Schaeffler delivers first in-wheel electric drive for light commercial vehicles
The German automotive supplier Schaeffler is now supplying its first customers with its in-wheel electric drive. Schaeffler will start series production of its electric wheel hub motors for three customers manufacturing compact municipal vehicles in the coming months.
All the necessary drive components are installed directly in the wheel rim. That saves space and, according to Schaeffler, makes the vehicles more agile and easier to manoeuvre in urban traffic. Since the drive unit is no longer located in the centre of the vehicle, installation space freed up that can be used for additional batteries or further storage.
The drive unit, consisting of an electric motor (stator and rotor), a gearbox and a mechanical friction brake, can be integrated into a 14-inch (or larger) rim. The inverter still has to be placed in the vehicle itself, but it does not necessarily have to be in the drive axle and can be positioned flexibly. One inverter can control up to two wheel hub motors. Depending on the connection, the motors have a nominal output of between 7 and 26 kW and a peak output of up to 60 kW. Schaeffler is currently developing drive systems for 48 to 400 volts; higher voltages are also possible in the future, according to the supplier.

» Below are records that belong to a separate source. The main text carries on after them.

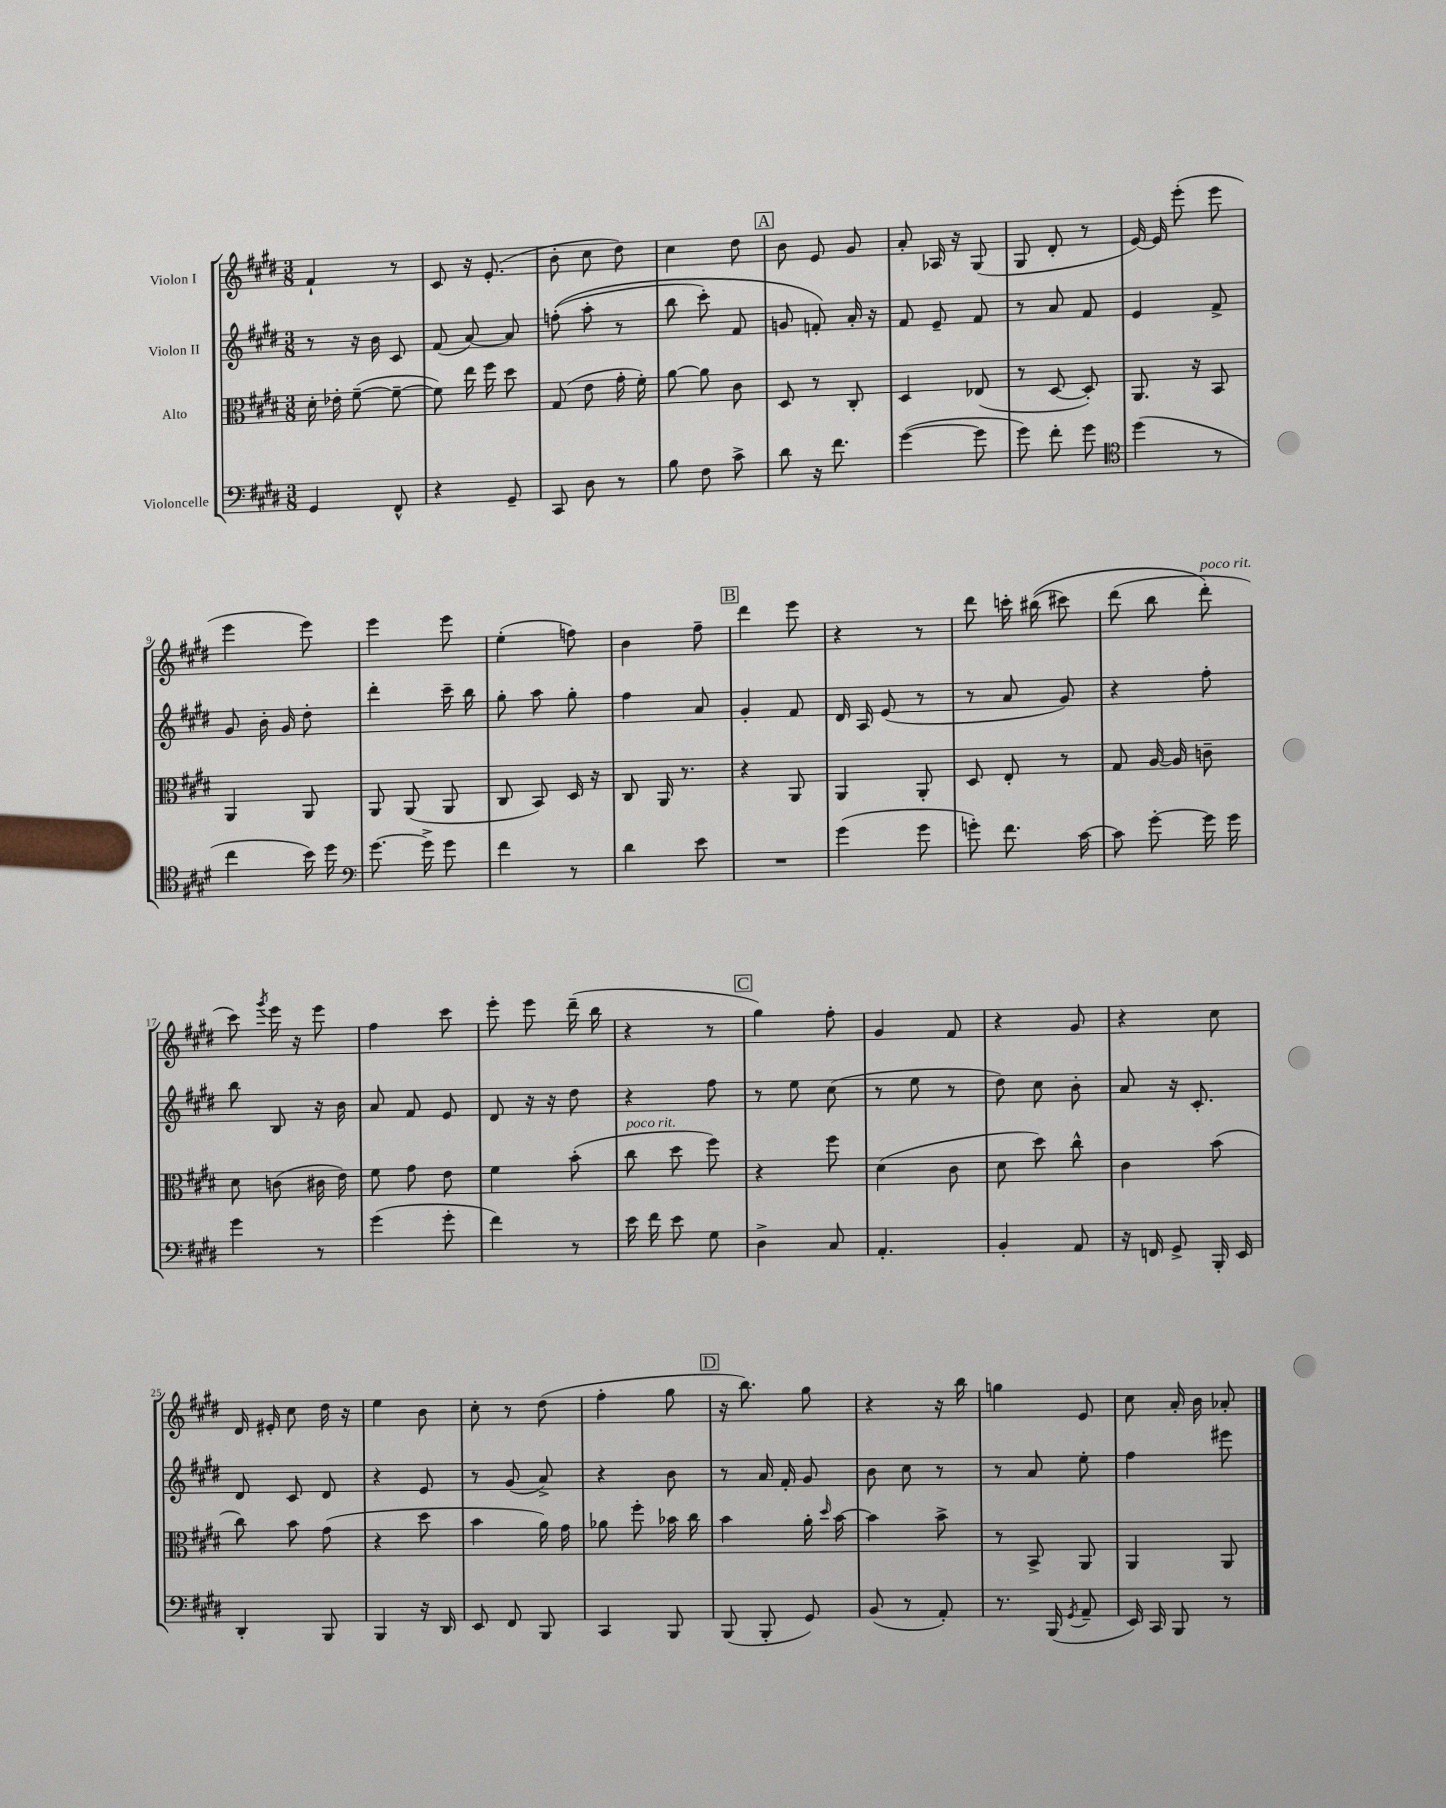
<<
\new StaffGroup <<
\new Staff = "s0" \with { instrumentName = "Violon I" } {
    \clef treble \key e \major \numericTimeSignature \time 3/8
    \autoBeamOff fis'4-! r8 |
    cis'8 r16 e'8.-.( |
    b'8-. cis''8 dis''8) |
    cis''4 dis''8 |
    \mark \markup { \box "A" } b'8 e'8 gis'8 |
    a'8-. aes16 r16 gis8( |
    gis8 dis'8-. r8 |
    e'16~) e'16 e'''8-.( e'''8 |
    e'''4 e'''8) |
    e'''4 e'''8 |
    e''4-.( f''8) |
    b'4 fis''8-- |
    \mark \markup { \box "B" } dis'''4 e'''8 |
    r4 r8 |
    dis'''8 c'''16-. bis''16(\( cis'''8) |
    dis'''8( b''8 dis'''8-.^\markup { \italic "poco rit." }\) |
    cis'''8) \acciaccatura { gis'''8 } e'''16 r16 e'''8 |
    fis''4 cis'''8 |
    e'''8-. e'''8 dis'''16--( b''16 |
    r4 r8 |
    \mark \markup { \box "C" } gis''4) fis''8-. |
    gis'4 fis'8 |
    r4 gis'8 |
    r4 cis''8 |
    dis'16 eis'16-. cis''8 dis''16 r16 |
    e''4 b'8 |
    cis''8-. r8 dis''8( |
    fis''4-. gis''8 |
    \mark \markup { \box "D" } r16 b''8.) gis''8 |
    r4 r16 b''16 |
    g''4 e'8 |
    cis''8 a'16-. b'16 aes'8-. \bar "|." |
}
\new Staff = "s1" \with { instrumentName = "Violon II" } {
    \clef treble \key e \major \numericTimeSignature \time 3/8
    \autoBeamOff r8 r16 b'16 cis'8 |
    fis'8( a'8~) a'8 |
    f''8-.(\( a''8-. r8 |
    b''8 cis'''8-.) fis'8 |
    \mark \markup { \box "A" } g'8 f'8-.\) a'16-. r16 |
    fis'8 e'8-- fis'8 |
    r8 a'8 fis'8 |
    e'4 fis'8-> |
    gis'8 b'16-. gis'16 dis''8-. |
    dis'''4-. cis'''16-- b''16 |
    gis''8-. a''8 gis''8-. |
    fis''4 a'8 |
    \mark \markup { \box "B" } gis'4-. fis'8 |
    dis'16 a16 e'8( r8 |
    r8 a'8 gis'8) |
    r4 fis''8-. |
    b''8 b8 r16 b'16 |
    a'8 fis'8 e'8 |
    dis'8 r16 r16 dis''8 |
    r4 fis''8 |
    \mark \markup { \box "C" } r8 e''8 cis''8( |
    r8 e''8 r8 |
    dis''8) cis''8 b'8-. |
    a'8 r16 cis'8.-. |
    dis'8 cis'8 dis'8 |
    r4 e'8 |
    r8 gis'8( a'8->) |
    r4 b'8 |
    \mark \markup { \box "D" } r8 a'16 fis'16-. gis'8 |
    b'8 cis''8 r8 |
    r8 a'8 e''8-. |
    fis''4 eis'''8 \bar "|." |
}
\new Staff = "s2" \with { instrumentName = "Alto" } {
    \clef alto \key e \major \numericTimeSignature \time 3/8
    \autoBeamOff dis'16-. ees'16-. fis'8~--( fis'8~-- |
    fis'8) e''16 fis''16 dis''8 |
    gis8( e'8 gis'16-. fis'16-.) |
    a'8~ a'8 cis'8 |
    \mark \markup { \box "A" } dis8 r8 cis8-. |
    dis4 ees8( |
    r8 dis8~ dis8-.) |
    a,8. r16 b,8 |
    a,4 a,8 |
    a,8 a,8( a,8 |
    cis8 b,8) dis16 r16 |
    cis8 a,16 r8. |
    \mark \markup { \box "B" } r4 a,8 |
    a,4 a,8-. |
    dis8 e8-. r8 |
    gis8 a16~ a16 c'8-- |
    dis'8 c'8( cis'16 e'16) |
    fis'8 gis'8 e'8 |
    fis'4 b'8-.( |
    cis''8^\markup { \italic "poco rit." } dis''8 fis''8) |
    \mark \markup { \box "C" } r4 fis''8 |
    dis'4( cis'8 |
    dis'8 dis''8) cis''8-^ |
    cis'4 b'8( |
    cis''8) b'8 gis'8( |
    r4 dis''8 |
    b'4 a'16) gis'16 |
    aes'8 fis''8-. bes'16 cis''16 |
    \mark \markup { \box "D" } b'4 a'16-. \grace { dis''16 } b'16~ |
    b'4 b'8-> |
    r8 b,8-> a,8 |
    a,4 a,8 \bar "|." |
}
\new Staff = "s3" \with { instrumentName = "Violoncelle" } {
    \clef bass \key e \major \numericTimeSignature \time 3/8
    \autoBeamOff gis,4 fis,8-^ |
    r4 gis,8-- |
    cis,8 dis8 r8 |
    b8 fis8 cis'8-> |
    \mark \markup { \box "A" } dis'8 r16 fis'8. |
    gis'4~( gis'8 |
    gis'8) fis'8-. gis'8 |
    \clef tenor dis''4( r8 |
    cis''4 b'16) dis''16 |
    \clef bass gis'8.~ gis'16-> gis'8 |
    fis'4 r8 |
    dis'4 e'8 |
    \mark \markup { \box "B" } R4. |
    gis'4( gis'8 |
    g'8-.) fis'8. cis'16~ |
    cis'8 gis'8~-. gis'16 gis'16 |
    gis'4 r8 |
    gis'4( gis'8-. |
    fis'4) r8 |
    e'16 fis'16 e'8 gis8 |
    \mark \markup { \box "C" } dis4-> cis8 |
    a,4.-. |
    b,4-. a,8 |
    r16 f,16 gis,8-> b,,16-. e,16 |
    dis,4-. b,,8 |
    b,,4 r16 dis,16 |
    e,8 fis,8 b,,8 |
    cis,4 b,,8 |
    \mark \markup { \box "D" } b,,8( b,,8-. gis,8) |
    b,8( r8 a,8-.) |
    r8. b,,16( \acciaccatura { gis,8 } a,8-- |
    e,16) cis,16 b,,8 r8 \bar "|." |
}
>>
>>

One of the vehicles, a multifunction vehicle with wheel hub drive, will come from Jungo. As part of the cooperation, Jungo and Schaeffler say they have adapted the drive for specific everyday requirements of commercial street sweeping. “The electric in-wheel motors and braking technology eliminates the need for oil changes and greatly enhances our vehicles’ performance in terms of efficiency, power-to-weight ratio, safety, handling, and braking reliability,” says Nicolas Jungo, Jungo’s founder and CEO.

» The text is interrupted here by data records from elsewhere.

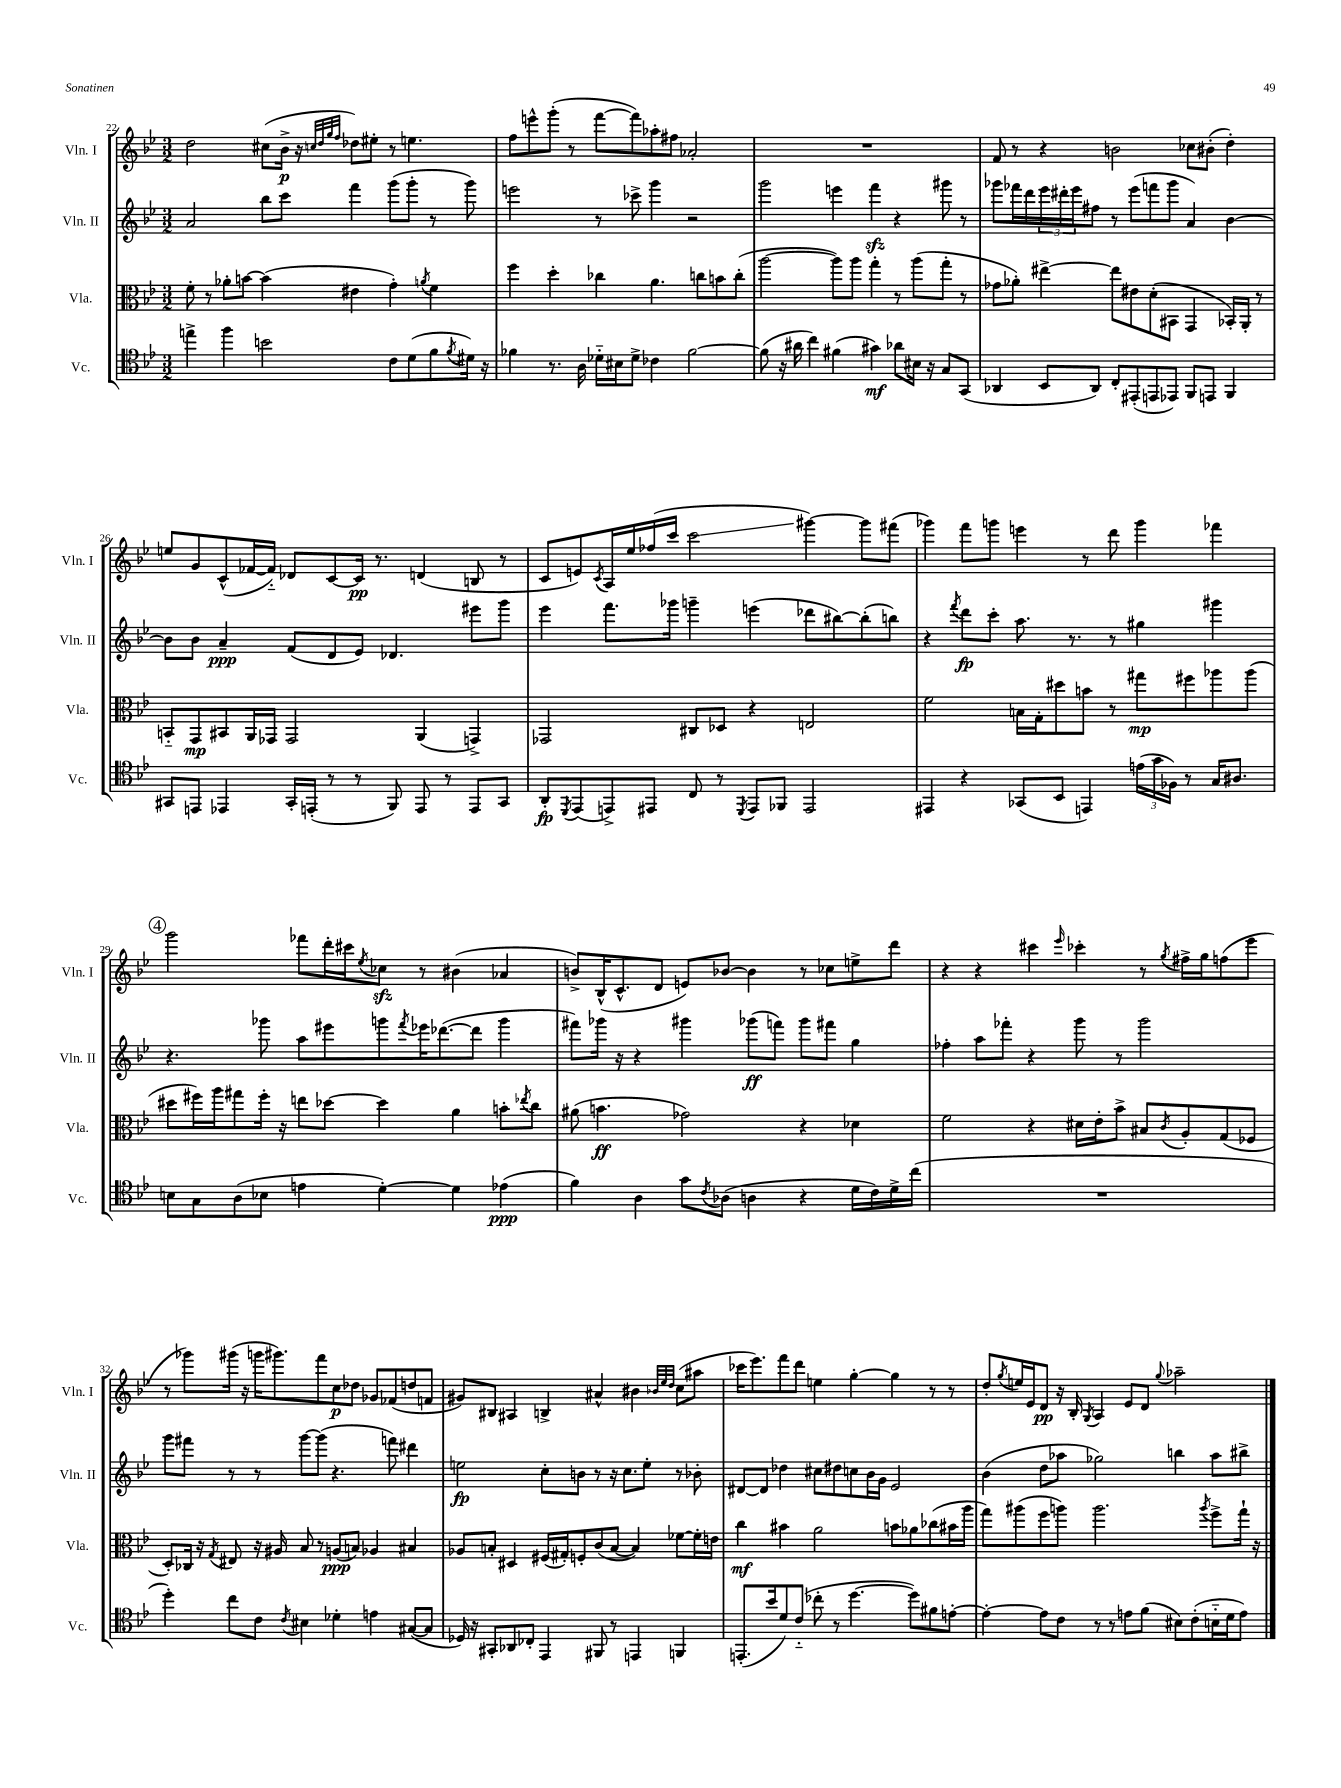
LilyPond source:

<<
\new StaffGroup <<
\new Staff = "s0" \with { instrumentName = "Vln. I" shortInstrumentName = "Vln. I" } {
    \clef treble \key bes \major \numericTimeSignature \time 3/2
    d''2 cis''8( bes'16->\p r16 \grace { c''32 d''32 g''32 f''32 } des''8) eis''8-. r8 e''4. |
    f''8 e'''8-^ g'''8-.( r8 f'''8~ f'''8) aes''8-. fis''8 aes'2-. |
    R1. |
    f'8 r8 r4 b'2 ces''8 bis'8-.( d''4-.) |
    e''8 g'8 c'8-^( fes'16~ fes'16-_) des'8 c'8~ c'16\pp r8. d'4( b8 r8 |
    c'8 e'8) \acciaccatura { c'8 } a16 ees''16 fes''16( c'''16 c'''2\glissando gis'''4~) gis'''8 fis'''8( |
    ges'''4) f'''8 g'''8 e'''4 r8 d'''8 g'''4 fes'''4 |
    \mark \markup { \circle "4" } g'''2 fes'''8 d'''16-. cis'''16 \acciaccatura { ees''8 } ces''8\sfz r8 bis'4( aes'4 |
    b'8->) bes16-^( c'8.-^ d'8 e'8) bes'8~ bes'4 r8 ces''8 e''8-> d'''8 |
    r4 r4 cis'''4 \grace { ees'''16 } ces'''4-. r8 \acciaccatura { g''8 } fis''16-> g''16 f''8( ees'''8 |
    r8 ges'''8) gis'''16( r16 g'''16 gis'''8.) f'''8 c''8\p des''8 ges'8 fes'8( d''8 f'8 |
    gis'8) bis8 ais4 b4-> ais'4-^ bis'4 \grace { bes'32 ees''32 d''32 } c''8( ais''8 |
    ces'''16 ees'''8.) f'''8 d'''8 e''4 g''4~-. g''4 r8 r8 |
    d''8-. \acciaccatura { g''8 } e''16 ees'16 d'8\pp r16 bes16-. \acciaccatura { g8 } a4 ees'8 d'8 \appoggiatura { g''8 } aes''2-- \bar "|." |
}
\new Staff = "s1" \with { instrumentName = "Vln. II" shortInstrumentName = "Vln. II" } {
    \clef treble \key bes \major \numericTimeSignature \time 3/2
    a'2 bes''8 c'''8 f'''4 g'''8( g'''8-. r8 g'''8) |
    e'''2 r8 ces'''8-> g'''4 r2 |
    g'''2 e'''4 f'''4\sfz r4 gis'''8 r8 |
    ges'''8 fes'''16 d'''16 \tuplet 3/2 { ees'''16 dis'''16-. ees'''16 } fis''8 r8 ees'''8( f'''8 ges'''8 a'4) bes'4~ |
    bes'8 bes'8 a'4--\ppp f'8( d'8 ees'8) des'4. eis'''8 g'''8 |
    ees'''4 f'''8. ges'''16 g'''4-- e'''4( des'''8 bis''8~) bis''8-.( b''8) |
    r4 \acciaccatura { f'''8 } d'''8\fp c'''8-. a''8. r8. r8 gis''4 gis'''4 |
    \mark \markup { \circle "4" } r4. ges'''8 a''8 eis'''8 g'''8 \acciaccatura { f'''8 } ees'''16 des'''8.~( des'''8 g'''4 |
    fis'''8) ges'''16 r16 r4 gis'''4 ges'''8\ff( f'''8) ges'''8 fis'''8 g''4 |
    fes''4-. a''8 fes'''8-. r4 g'''8 r8 g'''2 |
    g'''8 fis'''8 r8 r8 g'''8~ g'''8( r4. f'''8) dis'''4 |
    e''2\fp c''8-. b'8 r8 r16 c''8. e''8-. r8 bes'8-. |
    dis'8~ dis'8 des''4 cis''8 dis''8 c''8 bes'16 g'16 ees'2 |
    bes'4( d''8 aes''8 ges''2) b''4 aes''8 bis''8-> \bar "|." |
}
\new Staff = "s2" \with { instrumentName = "Vla." shortInstrumentName = "Vla." } {
    \clef alto \key bes \major \numericTimeSignature \time 3/2
    f'8-. r8 aes'8-. b'8~ b'4( eis'4 g'4-.) \acciaccatura { a'8 } f'4 |
    f''4 d''4-. ces''4 a'4. c''8 b'8 c''8-.( |
    a''2~ a''8) a''8 g''4-. r8 a''8( g''8-. r8 |
    ges'8 aes'8-.) eis''4~-> eis''8 eis'8 d'8-.( bis,8 g,4 bes,16-.) a,16-. r8 |
    b,8-_ g,8\mp bis,8 a,16 ges,16 ges,2 a,4( g,4->) |
    ges,2 cis8 des8 r4 e2 |
    f'2 b16 g16-. dis''8 b'8 r8 gis''8\mp fis''8 aes''8 aes''8( |
    \mark \markup { \circle "4" } dis''8 fis''16) a''16 gis''8 fis''16-. r16 e''8 des''8~ des''4 a'4 b'8-. \acciaccatura { ees''8 } c''8 |
    ais'8( b'4.\ff ges'2) r4 des'4 |
    f'2 r4 dis'16 ees'16-. bes'8-> bis8 \acciaccatura { c'8 } a8-. g8( fes8 |
    d8-.) ces16 r16 \acciaccatura { g8 } eis8 r16 ais16 bes8 r8 a8\ppp( b8) aes4 bis4 |
    aes8 b8-. dis4 fis16( gis16-.) f8-. c'8( b8~ b4) fes'8~ fes'16-. e'16 |
    c''4\mf bis'4 a'2 b'8 aes'8 ces''8( bis'16 a''16 |
    g''8) ais''8( f''8 a''8) a''2. \acciaccatura { a''8 } f''8-> g''16-! r16 \bar "|." |
}
\new Staff = "s3" \with { instrumentName = "Vc." shortInstrumentName = "Vc." } {
    \clef tenor \key bes \major \numericTimeSignature \time 3/2
    e''4-> f''4 b'2 c'8 d'8( f'8 \acciaccatura { f'8 } dis'16) r16 |
    fes'4 r8. a16 des'16-_ bis16 des'8-> ces'4 fes'2~ |
    fes'8( r16 ais'16 c''4) fis'4( gis'4\mf) aes'8 bis16 r16 g8 g,8( |
    aes,4 bes,8 aes,8) c8-. eis,8-.( e,8 ees,8) f,8 e,8 f,4 |
    gis,8 e,8 ees,4 gis,16-. e,16-.( r8 r8 f,8) e,8 r8 e,8 gis,8 |
    a,8-.\fp \acciaccatura { d,8 } ees,8( e,8->) eis,8 c8 r8 \acciaccatura { d,8 } eis,8 fes,8 eis,2 |
    eis,4 r4 ges,8( bes,8 e,4) \tuplet 3/2 { e'16( g'16 fes16) } r8 g16 ais8. |
    \mark \markup { \circle "4" } b8 g8 a8( bes8 e'4 d'4~-.) d'4 ees'4\ppp( |
    f'4) a4 g'8 \acciaccatura { c'8 } aes8( a4 r4 d'16 c'16) d'16-> c''16( |
    R1. |
    d''4-.) c''8 c'8 \acciaccatura { c'8 } bis4 des'4-. e'4 gis8~( gis8 |
    des16) r16 gis,8-. aes,8 ces8-. ees,4 fis,8 r8 e,4 f,4 |
    e,8.-.( bes'16 d'8) c'8-_( ces''8-. r8 d''4.~ d''8) fis'8 e'8~-. |
    e'4~-. e'8 c'8 r8 r8 e'8 f'8( bis8) c'8-.( b16-_ d'16 e'8) \bar "|." |
}
>>
>>
\layout { \context { \Score currentBarNumber = #22 } }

Schaeffler is currently focusing on wheel hub motors for mobile work machines primarily used in inner cities. In such vehicles, the disadvantages of wheel hub motors are negligible. The wheel hub drive can make handling more difficult at higher speeds and/or dynamic driving but refuse collection vehicles, snow ploughs, or light vans tend to travel at lower speeds in the city.
With the new drive technology, the company says it is tapping into a new and steadily growing market and intends to equip more and more work vehicles for cities and municipalities, in factory and logistics yards, at ports, in large parking lots and airports with the wheel hub drive in the future. As these vehicles have a fixed route schedule, they are particularly suitable for electric drives with fixed ranges and plannable charging times. Schaeffler says vehicle operators of the vehicles will also benefit from the fact that the wheel hub motors have long-life, low-maintenance wheel bearings and gearboxes, meaning less maintenance and lower operating costs.